Prompt A ▸ Condense the paragraph beginning "In the middle is the most famous footprint" from the post about the wall images into a short list that keeps its main facts.
Prompt B ▸ According to the post about the wall images, in what year did Mondriaan's work enter the public domain?
Prompt C ▸ From the post about the wall images, transcribe the passage between "So yesterday I" and "open cultural artefacts.", inclusive.

So yesterday I decided on 5 images. Today Elmine helped me prepare the images for printing, as she has all the right software tools for it, and I don’t. And now they’re on the wall, joining two images already there.

Here are the images and their background as open cultural artefacts.

The eastern wall presents three images. The leftmost one was already there, a photo of me drinking coffee in Lucca, Tuscany in the summer of 2015. A month of healing with the two of us in a year of personal losses. Elmine took this picture and she publishes most of her pictures with a Creative Commons license that allows non-commercial re-use. In general Flickr is a resource to find great images with an open license.

In the middle is the most famous footprint not on this earth. It’s the imprint of Buzz Aldrin’s boot on the moon surface, taken during Apollo 11 in July 1969. NASA has published and is publishing a wide range of images of all their missions, all freely re-usable. This includes the set of Apollo 11 images, with this footprint. I selected this because it shows how even the most amazing human endeavour ultimately is a sequence of single steps.

On the right is a remix of two images. The first image shows our city’s water-gate, Koppelpoort (1425) around 1640. The image is an illustration made by A. Rademaker for a book dated 1727-1733. The Amsterdam Rijksmuseum is putting tremendous effort in digitising all the artefacts in their collection at high resolution and making those images available for free re-use. They also organise design competitions to stimulate people to come up with novel forms of re-use of the art works in their collection. As an overlay I added the iconic primary colored planes of a Mondriaan painting. Piet Mondriaan was born in our city, where his childhood home is now a museum of his work. As Mondriaan died in 1944, his work entered the public domain in 2015 and is freely re-usable. The image thus combines the medieval and modern history of Amersfoort.

Data shown ▸
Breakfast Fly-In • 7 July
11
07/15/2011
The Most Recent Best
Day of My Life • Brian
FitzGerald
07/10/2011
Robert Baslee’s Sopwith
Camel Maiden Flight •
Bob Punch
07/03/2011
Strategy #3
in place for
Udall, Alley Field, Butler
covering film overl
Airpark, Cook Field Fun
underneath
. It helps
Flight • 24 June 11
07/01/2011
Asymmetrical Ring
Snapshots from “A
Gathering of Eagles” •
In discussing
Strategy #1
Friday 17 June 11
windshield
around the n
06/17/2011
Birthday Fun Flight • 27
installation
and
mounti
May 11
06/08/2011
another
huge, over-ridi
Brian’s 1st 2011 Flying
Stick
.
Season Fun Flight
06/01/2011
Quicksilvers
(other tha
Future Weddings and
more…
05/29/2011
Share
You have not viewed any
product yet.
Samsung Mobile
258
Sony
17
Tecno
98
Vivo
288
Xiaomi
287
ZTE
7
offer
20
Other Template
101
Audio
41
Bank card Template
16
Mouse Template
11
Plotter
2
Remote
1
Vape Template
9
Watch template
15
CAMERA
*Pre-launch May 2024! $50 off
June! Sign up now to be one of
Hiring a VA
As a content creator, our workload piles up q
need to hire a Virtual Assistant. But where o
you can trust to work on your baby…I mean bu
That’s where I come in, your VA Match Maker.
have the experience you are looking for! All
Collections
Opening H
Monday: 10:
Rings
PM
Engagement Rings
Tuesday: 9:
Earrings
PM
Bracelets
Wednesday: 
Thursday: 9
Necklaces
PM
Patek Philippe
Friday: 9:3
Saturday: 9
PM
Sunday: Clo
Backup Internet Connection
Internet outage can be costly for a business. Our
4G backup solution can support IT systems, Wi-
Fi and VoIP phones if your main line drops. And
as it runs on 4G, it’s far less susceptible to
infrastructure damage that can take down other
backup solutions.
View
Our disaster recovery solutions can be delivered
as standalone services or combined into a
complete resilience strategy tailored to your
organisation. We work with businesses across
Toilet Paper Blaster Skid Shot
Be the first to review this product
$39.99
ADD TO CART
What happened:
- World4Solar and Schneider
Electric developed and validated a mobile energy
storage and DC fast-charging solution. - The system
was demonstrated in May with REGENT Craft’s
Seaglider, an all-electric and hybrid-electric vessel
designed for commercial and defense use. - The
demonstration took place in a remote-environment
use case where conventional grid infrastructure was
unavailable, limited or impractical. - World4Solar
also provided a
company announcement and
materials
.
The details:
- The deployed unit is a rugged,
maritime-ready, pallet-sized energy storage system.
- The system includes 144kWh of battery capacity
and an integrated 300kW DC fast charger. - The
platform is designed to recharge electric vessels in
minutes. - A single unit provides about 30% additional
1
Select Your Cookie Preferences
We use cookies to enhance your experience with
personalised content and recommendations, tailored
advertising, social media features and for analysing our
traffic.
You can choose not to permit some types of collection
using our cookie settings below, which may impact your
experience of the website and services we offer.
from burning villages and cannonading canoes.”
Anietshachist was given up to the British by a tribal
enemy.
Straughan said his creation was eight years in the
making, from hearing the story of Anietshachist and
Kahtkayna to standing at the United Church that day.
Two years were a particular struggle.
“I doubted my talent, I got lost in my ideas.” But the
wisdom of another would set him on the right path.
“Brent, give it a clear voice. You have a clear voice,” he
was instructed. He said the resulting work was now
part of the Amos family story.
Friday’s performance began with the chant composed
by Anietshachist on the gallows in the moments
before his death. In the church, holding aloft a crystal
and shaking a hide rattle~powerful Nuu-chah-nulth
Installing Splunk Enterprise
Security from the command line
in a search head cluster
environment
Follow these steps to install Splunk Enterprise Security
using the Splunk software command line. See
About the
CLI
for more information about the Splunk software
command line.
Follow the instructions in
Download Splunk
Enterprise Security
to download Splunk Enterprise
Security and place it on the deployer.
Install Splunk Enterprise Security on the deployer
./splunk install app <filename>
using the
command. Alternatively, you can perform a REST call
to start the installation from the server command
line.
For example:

Exercise result A ▸
- The middle image shows Buzz Aldrin's boot print on the moon surface, taken during Apollo 11 in July 1969.
- NASA has published, and keeps publishing, a wide range of freely re-usable images from all its missions, including the Apollo 11 set with this footprint.
- It was chosen because it shows that even the most amazing human endeavour is ultimately a sequence of single steps.

Exercise result B ▸ 2015.

Exercise result C ▸
So yesterday I decided on 5 images. Today Elmine helped me prepare the images for printing, as she has all the right software tools for it, and I don’t. And now they’re on the wall, joining two images already there.

Here are the images and their background as open cultural artefacts.